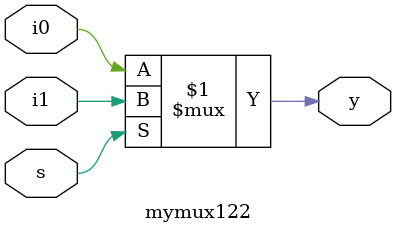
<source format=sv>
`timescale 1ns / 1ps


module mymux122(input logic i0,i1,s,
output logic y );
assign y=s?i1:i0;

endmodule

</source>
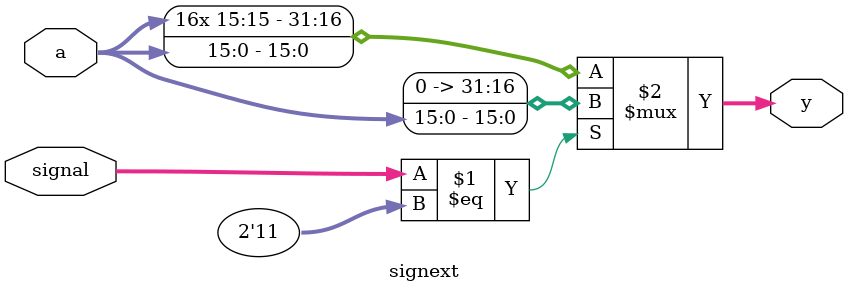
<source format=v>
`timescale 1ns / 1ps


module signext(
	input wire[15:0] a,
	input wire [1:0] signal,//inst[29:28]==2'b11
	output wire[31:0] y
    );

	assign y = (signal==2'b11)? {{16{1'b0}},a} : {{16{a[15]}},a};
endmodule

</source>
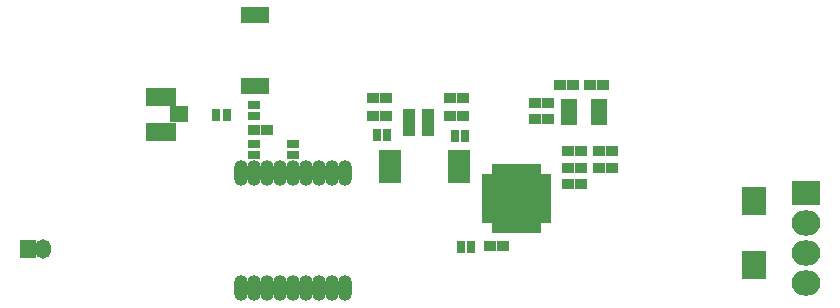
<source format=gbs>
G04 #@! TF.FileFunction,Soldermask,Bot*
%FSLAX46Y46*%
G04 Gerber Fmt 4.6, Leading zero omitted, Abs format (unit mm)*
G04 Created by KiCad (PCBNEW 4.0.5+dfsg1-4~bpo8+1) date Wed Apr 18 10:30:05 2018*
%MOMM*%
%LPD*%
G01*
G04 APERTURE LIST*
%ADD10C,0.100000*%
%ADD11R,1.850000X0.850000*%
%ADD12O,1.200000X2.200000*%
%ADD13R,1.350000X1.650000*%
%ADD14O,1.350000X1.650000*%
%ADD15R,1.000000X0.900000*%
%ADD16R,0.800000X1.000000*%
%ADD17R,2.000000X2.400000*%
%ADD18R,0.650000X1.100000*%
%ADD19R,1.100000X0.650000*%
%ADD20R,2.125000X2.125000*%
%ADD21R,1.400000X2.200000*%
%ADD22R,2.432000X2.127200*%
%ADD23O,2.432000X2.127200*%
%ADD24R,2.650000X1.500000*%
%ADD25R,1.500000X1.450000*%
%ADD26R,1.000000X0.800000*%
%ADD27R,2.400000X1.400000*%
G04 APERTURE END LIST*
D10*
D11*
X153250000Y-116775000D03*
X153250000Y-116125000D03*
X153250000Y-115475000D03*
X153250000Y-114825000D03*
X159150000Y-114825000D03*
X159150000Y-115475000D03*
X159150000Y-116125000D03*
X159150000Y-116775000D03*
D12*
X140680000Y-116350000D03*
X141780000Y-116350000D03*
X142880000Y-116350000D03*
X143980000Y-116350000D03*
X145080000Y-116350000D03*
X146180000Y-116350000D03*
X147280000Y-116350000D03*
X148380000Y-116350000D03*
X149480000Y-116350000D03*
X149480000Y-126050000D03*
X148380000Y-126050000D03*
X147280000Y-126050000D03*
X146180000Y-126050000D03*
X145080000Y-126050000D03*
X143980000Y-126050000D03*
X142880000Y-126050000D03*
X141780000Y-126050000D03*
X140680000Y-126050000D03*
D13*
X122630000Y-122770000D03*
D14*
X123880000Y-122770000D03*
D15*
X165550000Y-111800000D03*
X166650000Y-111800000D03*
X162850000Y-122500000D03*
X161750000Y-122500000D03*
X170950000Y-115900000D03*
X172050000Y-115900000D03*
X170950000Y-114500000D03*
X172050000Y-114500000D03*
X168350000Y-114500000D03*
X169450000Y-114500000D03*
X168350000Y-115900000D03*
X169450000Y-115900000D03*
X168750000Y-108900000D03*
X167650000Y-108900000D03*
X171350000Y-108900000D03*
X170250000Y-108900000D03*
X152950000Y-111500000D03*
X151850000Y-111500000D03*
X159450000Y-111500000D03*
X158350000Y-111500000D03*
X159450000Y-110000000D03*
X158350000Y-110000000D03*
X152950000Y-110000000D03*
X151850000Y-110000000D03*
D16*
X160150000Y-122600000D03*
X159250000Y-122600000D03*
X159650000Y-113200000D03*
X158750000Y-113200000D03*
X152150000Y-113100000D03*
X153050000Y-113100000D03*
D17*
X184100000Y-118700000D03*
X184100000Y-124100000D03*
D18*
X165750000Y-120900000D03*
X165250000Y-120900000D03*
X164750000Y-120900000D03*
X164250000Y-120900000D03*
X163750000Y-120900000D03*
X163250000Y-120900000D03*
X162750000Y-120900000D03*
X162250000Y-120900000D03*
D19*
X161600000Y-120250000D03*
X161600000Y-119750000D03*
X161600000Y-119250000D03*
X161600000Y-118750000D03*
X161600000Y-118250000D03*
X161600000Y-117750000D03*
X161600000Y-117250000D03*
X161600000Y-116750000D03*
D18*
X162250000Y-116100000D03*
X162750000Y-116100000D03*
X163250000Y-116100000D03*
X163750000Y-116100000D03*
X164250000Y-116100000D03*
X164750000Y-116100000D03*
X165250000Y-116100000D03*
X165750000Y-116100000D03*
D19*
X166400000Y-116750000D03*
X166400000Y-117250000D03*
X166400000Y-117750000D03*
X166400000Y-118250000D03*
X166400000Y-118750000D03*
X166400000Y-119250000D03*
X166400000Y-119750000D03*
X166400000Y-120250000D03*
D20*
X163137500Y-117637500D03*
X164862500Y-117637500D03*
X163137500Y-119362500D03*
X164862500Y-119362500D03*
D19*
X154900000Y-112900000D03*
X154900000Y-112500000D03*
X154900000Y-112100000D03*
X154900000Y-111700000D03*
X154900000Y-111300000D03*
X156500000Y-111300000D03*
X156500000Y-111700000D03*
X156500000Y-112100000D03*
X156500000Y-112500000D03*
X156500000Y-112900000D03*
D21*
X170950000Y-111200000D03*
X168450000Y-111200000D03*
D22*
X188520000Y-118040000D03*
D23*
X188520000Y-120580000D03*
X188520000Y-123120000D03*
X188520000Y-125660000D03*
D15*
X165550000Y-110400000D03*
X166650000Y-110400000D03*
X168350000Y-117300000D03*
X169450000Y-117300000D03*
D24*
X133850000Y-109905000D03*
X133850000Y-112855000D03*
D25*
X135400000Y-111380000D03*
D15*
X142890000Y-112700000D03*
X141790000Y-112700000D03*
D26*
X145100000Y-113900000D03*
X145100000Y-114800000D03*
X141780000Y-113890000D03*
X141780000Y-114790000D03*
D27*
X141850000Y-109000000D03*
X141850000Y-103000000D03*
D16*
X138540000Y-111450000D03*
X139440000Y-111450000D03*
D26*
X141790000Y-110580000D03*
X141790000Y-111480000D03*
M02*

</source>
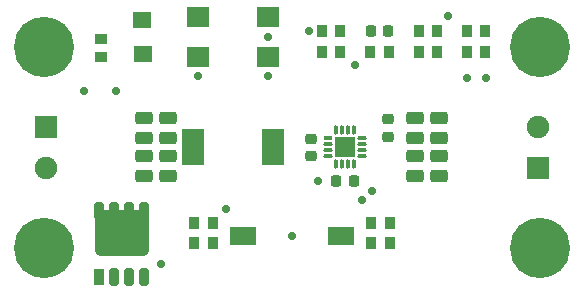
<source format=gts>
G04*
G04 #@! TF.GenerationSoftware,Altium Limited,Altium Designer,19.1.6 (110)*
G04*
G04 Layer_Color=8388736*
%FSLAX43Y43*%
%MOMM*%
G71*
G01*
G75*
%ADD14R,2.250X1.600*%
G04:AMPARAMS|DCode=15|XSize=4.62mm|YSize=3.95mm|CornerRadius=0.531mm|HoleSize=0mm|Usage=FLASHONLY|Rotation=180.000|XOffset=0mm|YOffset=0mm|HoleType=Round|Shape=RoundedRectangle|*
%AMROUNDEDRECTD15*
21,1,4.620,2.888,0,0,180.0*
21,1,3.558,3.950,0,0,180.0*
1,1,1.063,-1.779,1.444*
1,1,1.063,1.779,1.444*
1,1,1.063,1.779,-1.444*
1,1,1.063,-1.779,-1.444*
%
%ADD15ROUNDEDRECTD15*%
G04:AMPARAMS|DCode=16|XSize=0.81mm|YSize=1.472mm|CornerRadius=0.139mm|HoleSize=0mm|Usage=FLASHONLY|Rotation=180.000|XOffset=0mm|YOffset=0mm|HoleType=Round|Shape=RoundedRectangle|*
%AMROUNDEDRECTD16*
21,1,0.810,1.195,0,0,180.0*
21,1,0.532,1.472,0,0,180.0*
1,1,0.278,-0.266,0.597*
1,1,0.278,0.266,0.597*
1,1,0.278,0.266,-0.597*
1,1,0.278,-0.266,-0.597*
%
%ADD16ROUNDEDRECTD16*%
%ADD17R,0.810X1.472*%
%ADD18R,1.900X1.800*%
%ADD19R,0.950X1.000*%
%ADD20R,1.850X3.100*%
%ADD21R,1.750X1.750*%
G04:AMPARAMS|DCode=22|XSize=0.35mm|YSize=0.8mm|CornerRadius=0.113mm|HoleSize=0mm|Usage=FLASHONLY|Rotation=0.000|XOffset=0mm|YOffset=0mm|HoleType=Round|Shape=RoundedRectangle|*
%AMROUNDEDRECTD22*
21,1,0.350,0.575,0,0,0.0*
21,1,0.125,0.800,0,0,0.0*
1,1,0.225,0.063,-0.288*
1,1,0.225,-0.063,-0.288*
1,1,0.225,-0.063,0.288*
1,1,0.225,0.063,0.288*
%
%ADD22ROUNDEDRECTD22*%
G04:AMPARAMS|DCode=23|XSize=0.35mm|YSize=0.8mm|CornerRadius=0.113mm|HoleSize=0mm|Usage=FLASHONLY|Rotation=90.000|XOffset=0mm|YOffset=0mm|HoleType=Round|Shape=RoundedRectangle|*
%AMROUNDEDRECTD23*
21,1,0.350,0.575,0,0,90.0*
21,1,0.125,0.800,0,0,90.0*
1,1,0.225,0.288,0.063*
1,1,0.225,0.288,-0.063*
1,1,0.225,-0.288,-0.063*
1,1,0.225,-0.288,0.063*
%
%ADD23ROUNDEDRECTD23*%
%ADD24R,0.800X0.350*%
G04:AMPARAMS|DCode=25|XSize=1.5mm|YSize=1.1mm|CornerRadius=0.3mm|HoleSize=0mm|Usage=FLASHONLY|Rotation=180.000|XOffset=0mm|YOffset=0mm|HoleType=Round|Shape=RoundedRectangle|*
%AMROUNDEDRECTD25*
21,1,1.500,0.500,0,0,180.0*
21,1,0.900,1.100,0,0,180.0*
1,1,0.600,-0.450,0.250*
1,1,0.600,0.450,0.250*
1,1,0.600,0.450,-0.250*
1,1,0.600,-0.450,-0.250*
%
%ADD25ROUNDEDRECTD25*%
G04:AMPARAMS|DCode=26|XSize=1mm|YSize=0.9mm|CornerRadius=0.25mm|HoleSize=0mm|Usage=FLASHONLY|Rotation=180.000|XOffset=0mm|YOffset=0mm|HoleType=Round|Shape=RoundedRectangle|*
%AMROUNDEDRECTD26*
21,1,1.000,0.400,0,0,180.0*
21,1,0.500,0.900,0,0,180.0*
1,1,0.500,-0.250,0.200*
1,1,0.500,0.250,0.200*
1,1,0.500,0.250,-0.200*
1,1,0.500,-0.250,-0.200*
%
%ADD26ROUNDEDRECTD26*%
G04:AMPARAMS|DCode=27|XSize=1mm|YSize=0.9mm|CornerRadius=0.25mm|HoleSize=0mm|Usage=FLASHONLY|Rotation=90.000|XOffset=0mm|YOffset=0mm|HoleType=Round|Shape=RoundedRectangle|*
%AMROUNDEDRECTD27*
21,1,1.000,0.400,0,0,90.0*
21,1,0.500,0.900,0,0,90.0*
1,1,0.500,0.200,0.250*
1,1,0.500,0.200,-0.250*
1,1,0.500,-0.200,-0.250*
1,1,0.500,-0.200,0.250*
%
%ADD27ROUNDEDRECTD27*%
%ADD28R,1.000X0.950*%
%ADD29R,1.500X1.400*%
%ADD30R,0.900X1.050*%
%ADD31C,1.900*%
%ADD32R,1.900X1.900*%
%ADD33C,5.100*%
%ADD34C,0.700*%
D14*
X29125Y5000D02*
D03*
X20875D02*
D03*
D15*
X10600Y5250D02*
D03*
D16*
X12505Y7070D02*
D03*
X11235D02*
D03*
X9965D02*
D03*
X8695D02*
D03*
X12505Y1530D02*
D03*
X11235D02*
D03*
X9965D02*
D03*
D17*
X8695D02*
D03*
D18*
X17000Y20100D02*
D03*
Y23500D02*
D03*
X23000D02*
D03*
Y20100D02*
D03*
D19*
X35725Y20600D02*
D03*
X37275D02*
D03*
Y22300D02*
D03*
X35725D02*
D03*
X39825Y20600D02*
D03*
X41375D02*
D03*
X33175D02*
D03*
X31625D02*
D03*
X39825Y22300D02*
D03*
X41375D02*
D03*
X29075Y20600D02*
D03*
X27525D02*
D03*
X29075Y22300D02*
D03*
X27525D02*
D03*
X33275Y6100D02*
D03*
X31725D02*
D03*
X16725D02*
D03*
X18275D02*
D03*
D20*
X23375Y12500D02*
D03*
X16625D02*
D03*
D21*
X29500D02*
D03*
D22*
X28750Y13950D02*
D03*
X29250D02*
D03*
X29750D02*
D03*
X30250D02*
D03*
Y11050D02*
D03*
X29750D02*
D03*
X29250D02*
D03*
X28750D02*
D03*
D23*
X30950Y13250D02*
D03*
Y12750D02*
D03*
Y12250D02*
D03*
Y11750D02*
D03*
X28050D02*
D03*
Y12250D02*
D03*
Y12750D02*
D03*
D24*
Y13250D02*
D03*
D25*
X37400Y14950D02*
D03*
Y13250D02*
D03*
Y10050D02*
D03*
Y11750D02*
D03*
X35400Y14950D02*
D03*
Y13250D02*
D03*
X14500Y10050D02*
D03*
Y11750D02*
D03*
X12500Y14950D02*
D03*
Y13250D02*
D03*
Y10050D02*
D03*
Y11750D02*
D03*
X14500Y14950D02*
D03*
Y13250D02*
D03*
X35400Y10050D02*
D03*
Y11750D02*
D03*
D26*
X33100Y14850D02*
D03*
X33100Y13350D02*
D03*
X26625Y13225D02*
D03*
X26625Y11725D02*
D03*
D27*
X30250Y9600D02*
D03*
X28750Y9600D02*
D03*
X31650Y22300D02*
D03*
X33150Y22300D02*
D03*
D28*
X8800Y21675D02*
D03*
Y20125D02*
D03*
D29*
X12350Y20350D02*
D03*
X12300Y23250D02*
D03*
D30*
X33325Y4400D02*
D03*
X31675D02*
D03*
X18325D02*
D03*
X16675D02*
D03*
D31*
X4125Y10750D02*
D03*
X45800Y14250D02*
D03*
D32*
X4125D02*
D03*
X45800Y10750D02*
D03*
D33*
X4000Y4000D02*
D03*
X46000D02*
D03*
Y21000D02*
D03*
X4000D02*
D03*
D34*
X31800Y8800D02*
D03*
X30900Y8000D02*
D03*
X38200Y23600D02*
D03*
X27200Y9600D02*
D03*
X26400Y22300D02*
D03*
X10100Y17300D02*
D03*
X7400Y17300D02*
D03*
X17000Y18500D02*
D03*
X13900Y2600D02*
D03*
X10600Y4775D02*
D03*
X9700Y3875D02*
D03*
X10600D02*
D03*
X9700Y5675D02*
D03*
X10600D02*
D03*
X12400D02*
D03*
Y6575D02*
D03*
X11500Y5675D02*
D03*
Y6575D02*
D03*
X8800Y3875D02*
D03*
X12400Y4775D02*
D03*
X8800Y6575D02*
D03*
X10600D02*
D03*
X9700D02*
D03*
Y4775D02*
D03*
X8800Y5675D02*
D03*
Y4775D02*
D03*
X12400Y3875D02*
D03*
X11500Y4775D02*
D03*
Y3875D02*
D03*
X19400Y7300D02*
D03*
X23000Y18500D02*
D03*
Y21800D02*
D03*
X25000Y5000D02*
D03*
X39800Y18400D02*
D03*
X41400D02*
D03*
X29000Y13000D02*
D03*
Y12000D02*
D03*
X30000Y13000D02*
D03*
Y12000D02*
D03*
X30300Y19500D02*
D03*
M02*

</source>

## BRIEF
Where the string "format" shows up in the listing above, copy the line that holds it.

## ANSWER
<source format=sv>
<source format=v>
<source format=gbs>
G04 Gerber Fmt 4.6, Leading zero omitted, Abs format (unit mm)*
<source format=gts>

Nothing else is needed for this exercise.